İsrail ordusunun Filistinlilere eylül ayı ortasında beklenen saldırıdan önce güneye gitmeleri konusunda defalarca uyarıda bulunmasına rağmen, Gazze sakinleri Gazze Şeridi’nde güvenli bir yer olmadığını ve gidecek hiçbir yerleri kalmadığını söylüyor.

Birçoğu, önceki çatışmalarda birden fazla kez yerinden edilmenin yorgunluğuna ve özellikle yaşlılar, hastalar ve yetersiz beslenenler için yer değiştirmenin zorluklarına ve maliyetlerine dikkat çekti.

Tahliye için topçu bombardımanı kullanımı

İsrail medyası, İsrail ordusunun Gazze şehrini ele geçirme operasyonundan önce sivilleri kaçmaya zorlamak için Gazze şehri yakınlarındaki ıssız bölgelere topçu bombardımanı yaptığını bildirdi.

İsrail ordusu bu suçlamalar hakkında yorum yapmayı reddetti.

Geçtiğimiz ayın sonunda İsrail ordusu, Gazze şehri sakinlerinin yerinden edilmesinin ‘kaçınılmaz’ olduğunu doğrulayarak, şehri ‘tehlikeli bir savaş bölgesi’ ilan etti.

Uluslararası Kızılhaç Komitesi (ICRC), şehir sakinlerinin tahliyesini ‘imkânsız’ ve bu konudaki planları ‘uygulanamaz’ olarak değerlendirdi.

İsrail ordusuna bağlı Filistin Topraklarındaki Hükümet Aktivitelerini Koordinasyon Birimi (COGAT) geçen hafta başında, ‘bölge sakinlerini korumak için onları güneye taşıma’ hazırlıklarını duyurdu.
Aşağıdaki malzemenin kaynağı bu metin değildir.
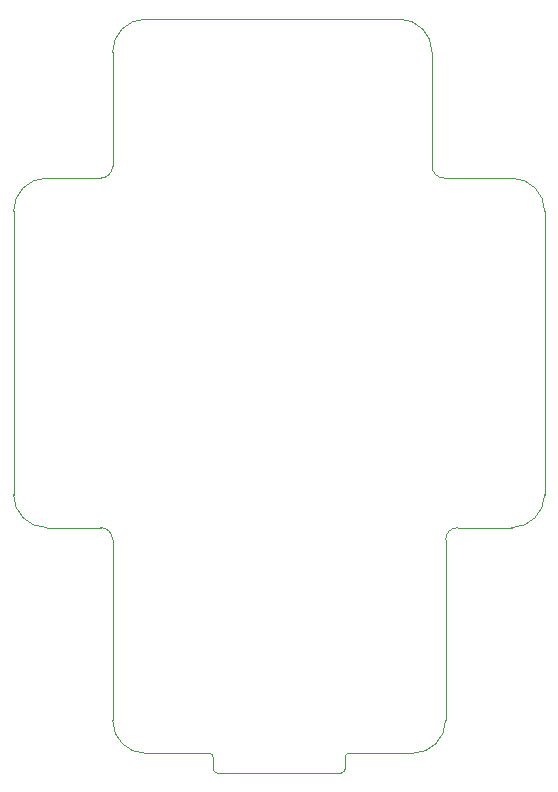
<source format=gbr>
G04 #@! TF.GenerationSoftware,KiCad,Pcbnew,(5.1.4)-1*
G04 #@! TF.CreationDate,2020-06-09T22:28:14-07:00*
G04 #@! TF.ProjectId,SkateLightMainBoard,536b6174-654c-4696-9768-744d61696e42,rev?*
G04 #@! TF.SameCoordinates,Original*
G04 #@! TF.FileFunction,Profile,NP*
%FSLAX46Y46*%
G04 Gerber Fmt 4.6, Leading zero omitted, Abs format (unit mm)*
G04 Created by KiCad (PCBNEW (5.1.4)-1) date 2020-06-09 22:28:14*
%MOMM*%
%LPD*%
G04 APERTURE LIST*
%ADD10C,0.050000*%
G04 APERTURE END LIST*
D10*
X-11303000Y26416000D02*
X10160000Y26416000D01*
X12954000Y23622000D02*
G75*
G03X10160000Y26416000I-2794000J0D01*
G01*
X12954000Y13970000D02*
G75*
G03X13970000Y12954000I1016000J0D01*
G01*
X18542000Y12954000D02*
X13970000Y12954000D01*
X12954000Y13970000D02*
X12954000Y23622000D01*
X-14097000Y23622000D02*
G75*
G02X-11303000Y26416000I2794000J0D01*
G01*
X-14097000Y13970000D02*
X-14097000Y23622000D01*
X-14097000Y13970000D02*
G75*
G02X-15113000Y12954000I-1016000J0D01*
G01*
X-19685000Y12954000D02*
X-15113000Y12954000D01*
X19685000Y-16637000D02*
G75*
G03X22479000Y-13843000I0J2794000D01*
G01*
X22479000Y10160000D02*
G75*
G03X19685000Y12954000I-2794000J0D01*
G01*
X15113000Y-16637000D02*
G75*
G03X14097000Y-17653000I0J-1016000D01*
G01*
X5270500Y-37401500D02*
G75*
G03X5588000Y-37084000I0J317500D01*
G01*
X19685000Y-16637000D02*
X15113000Y-16637000D01*
X22479000Y10160000D02*
X22479000Y-13843000D01*
X5588000Y-36068000D02*
G75*
G02X5905500Y-35750500I317500J0D01*
G01*
X11303000Y-35750500D02*
G75*
G03X14097000Y-32956500I0J2794000D01*
G01*
X14097000Y-32956500D02*
X14097000Y-17653000D01*
X11303000Y-35750500D02*
X5905500Y-35750500D01*
X5588000Y-36068000D02*
X5588000Y-37084000D01*
X-11303000Y-35750500D02*
G75*
G02X-14097000Y-32956500I0J2794000D01*
G01*
X-11303000Y-35750500D02*
X-5905500Y-35750500D01*
X5270500Y-37401500D02*
X-5270500Y-37401500D01*
X-5588000Y-36068000D02*
G75*
G03X-5905500Y-35750500I-317500J0D01*
G01*
X-5270500Y-37401500D02*
G75*
G02X-5588000Y-37084000I0J317500D01*
G01*
X-5588000Y-36068000D02*
X-5588000Y-37084000D01*
X-14097000Y-32956500D02*
X-14097000Y-17653000D01*
X-15113000Y-16637000D02*
G75*
G02X-14097000Y-17653000I0J-1016000D01*
G01*
X-19685000Y-16637000D02*
X-15113000Y-16637000D01*
X-19685000Y-16637000D02*
G75*
G02X-22479000Y-13843000I0J2794000D01*
G01*
X-22479000Y10160000D02*
X-22479000Y-13843000D01*
X-22479000Y10160000D02*
G75*
G02X-19685000Y12954000I2794000J0D01*
G01*
X18542000Y12954000D02*
X19685000Y12954000D01*
M02*

</source>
Bu hazırlıklar arasında Mısır'dan el-Mevasi'ye su taşımak için yeni bir boru hattının inşası, İsrail'den gelen su borularının bakım çalışmaları ve Gazze Şeridi'nin güneyindeki bir tuzdan arındırma tesisinin elektrik şebekesine bağlanması yer alıyor.

COGAT ayrıca, İsrail'in Hamas'ın askeri kanadı İzzeddin el-Kassam Tugayları Komutanı Muhammed Sinvar'ı öldürdüğünü söylediği bir operasyonun ardından haftalarca kapalı kalan Han Yunus'taki Avrupa Hastanesi'nin yeniden açılması için çalışmaların başladığını da belirtti.